=== Trecho do documento ===

No verão de 2004, Mancini foi contratado pela Inter e, dali em diante, o brasileiro viveu altos e baixos na Lazio. Na atípica temporada 2004-05, somente seis pontos separaram o Messina, sétimo colocado, do Bologna, rebaixado e ocupante do 16º posto. Entre esses times estava a equipe celeste, que viveu uma crise técnica decorrente de seus problemas financeiros e brigou para não cair – terminou em 13º. Cesaretto, que passou a usar o número 10, perdeu espaço com os comandantes Domenico Caso e Giuseppe Papadopulo, mas teve alguns momentos positivos. O maior deles, certamente, foi ter anotado um dos gols em vitória por 3 a 1 sobre a Roma.

Com moral na parte biancoceleste da Cidade Eterna, César se tornou o capitão da Lazio após a contratação do técnico Delio Rossi, no verão europeu de 2005. Dono da faixa esquerda do meio-campo da equipe, o camisa 10 voltou a atuar com regularidade e, em janeiro de 2006, recebeu um chamado de Mancini: após 119 partidas e 18 gols pelos capitolinos, o jogador de 31 anos se transferiu para a Inter.

Uma passagem pouco feliz pelo Livorno marcou um período de instabilidade na carreira de Cesaretto (imago/Buzzi)

Apesar de contar com o apreço do treinador, César teve dificuldades de se firmar em Milão. Quando teve condições físicas, o brasileiro recebeu chances, mas entregou atuações pouco convincentes na segunda metade da temporada 2005-06 – na qual a Inter faturou a Coppa Italia e, após os desdobramentos do escândalo Calciopoli, a Serie A. Dessa forma, terminou sendo emprestado ao Corinthians, que mantinha parceria com o grupo de investimentos MSI.

César, então, retornava para sua casa: a zona leste de São Paulo. Contudo, não teve uma passagem muito boa pelo alvinegro paulistano. O técnico Emerson Leão contava com o o lateral-esquerdo Gustavo Nery, que havia sido cedido ao Zaragoza, mas Cesaretto vinha atuando no meio-campo havia algum tempo. Isso interferiu diretamente em seu desempenho quando foi escalado em sua posição de origem. A sua estreia pelo Timão foi simbólica: terminou expulso depois de apenas quatro minutos num clássico contra o São Paulo.

=== Registros exibidos ===

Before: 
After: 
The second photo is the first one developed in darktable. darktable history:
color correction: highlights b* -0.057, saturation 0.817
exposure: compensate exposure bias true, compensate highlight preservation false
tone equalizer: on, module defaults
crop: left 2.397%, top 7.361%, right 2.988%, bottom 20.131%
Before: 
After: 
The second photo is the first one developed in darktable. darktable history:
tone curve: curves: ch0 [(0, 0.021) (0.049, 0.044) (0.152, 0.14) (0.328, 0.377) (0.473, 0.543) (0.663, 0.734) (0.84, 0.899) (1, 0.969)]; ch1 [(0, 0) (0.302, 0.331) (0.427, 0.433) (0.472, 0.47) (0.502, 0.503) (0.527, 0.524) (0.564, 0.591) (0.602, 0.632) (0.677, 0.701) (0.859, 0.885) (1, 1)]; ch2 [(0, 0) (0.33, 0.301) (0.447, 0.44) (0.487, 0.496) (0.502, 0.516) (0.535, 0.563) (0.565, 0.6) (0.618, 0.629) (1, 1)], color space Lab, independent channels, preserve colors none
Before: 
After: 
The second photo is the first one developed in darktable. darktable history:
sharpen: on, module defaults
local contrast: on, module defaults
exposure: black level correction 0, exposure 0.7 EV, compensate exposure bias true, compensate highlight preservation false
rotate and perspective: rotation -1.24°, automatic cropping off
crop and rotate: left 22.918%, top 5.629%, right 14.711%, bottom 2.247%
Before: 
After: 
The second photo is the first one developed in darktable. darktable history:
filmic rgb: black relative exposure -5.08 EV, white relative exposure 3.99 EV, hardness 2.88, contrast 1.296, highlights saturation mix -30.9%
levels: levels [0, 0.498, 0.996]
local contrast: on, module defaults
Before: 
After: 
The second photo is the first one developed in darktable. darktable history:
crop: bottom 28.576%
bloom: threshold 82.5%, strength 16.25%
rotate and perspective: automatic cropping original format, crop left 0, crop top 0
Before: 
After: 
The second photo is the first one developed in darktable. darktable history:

===

> [Tarefa escrita A] No trecho sobre a carreira de César, a contratação de qual técnico fez dele o capitão da Lazio?
> [Tarefa escrita B] Retome o trecho sobre a carreira de César e continue o texto a partir da última frase.
Os registros não têm nenhum papel nesta atividade.

> [Resposta certa A] Delio Rossi.

> [Resposta certa B]
A campanha do Corinthians em 2006 não foi muito boa e César não ficou para o ano seguinte. Depois de apenas 16 jogos e somente um gol com a camisa corintiana, o canhoto não apresentou motivos para ser reintegrado pela Inter e foi repassado ao Livorno, também por empréstimo. Apesar de ter sido sexto colocado na Serie A 2005-06 e disputar a Copa Uefa, o clube da Toscana tinha como maior objetivo garantir a permanência na elite. A meta foi conquistada com certa tranquilidade, mas o brasileiro pouco contribuiu: participou de 12 partidas, anotou um tento e foi expulso duas vezes – uma na eliminação do torneio continental, frente ao Espanyol, e outra com apenas oito minutos em campo, diante do Parma.

Contrariando qualquer expectativa, Cesaretto foi reaproveitado pela Inter em 2007-08. A agremiação não encontrou um destino para o brasileiro na janela de transferências e Mancini decidiu dar-lhe uma chance nas competições nacionais: deixado de fora da lista de inscritos na Champions League, o meia teria a função de fazer Maxwell, Stankovic, Santiago Solari e Luís Figo descansarem um pouco. Surpreendentemente, o paulistano não apenas cumpriu este papel como também se tornou um dos principais nomes dos nerazzurri na primeira parte daquela temporada.

Nos primeiros jogos da Serie A 2007-08, só Zlatan Ibrahimovic teve mais importância do que César para o funcionamento da equipe interista. Cesaretto começou com uma assistência na vitória por 2 a 0 sobre o Empoli e marcou um gol no triunfo ante o Catania, pelo mesmo placar. Ainda foi dominante na goleada por 4 a 1 contra a Roma e forneceu um passe decisivo em empate por 1 a 1 com a Juventus. A consistência mostrada no turno inicial, contudo, desapareceu junto com a virada do ano: quase não atuou mais depois de uma expulsão tola por duas faltas seguidas sobre Giandomenico Mesto, contra a Udinese, na 20ª rodada, e uma lesão sofrida dias depois.

Em sua segunda passagem pela Inter, César teve momentos equiparáveis aos dos tempos de Lazio (Getty)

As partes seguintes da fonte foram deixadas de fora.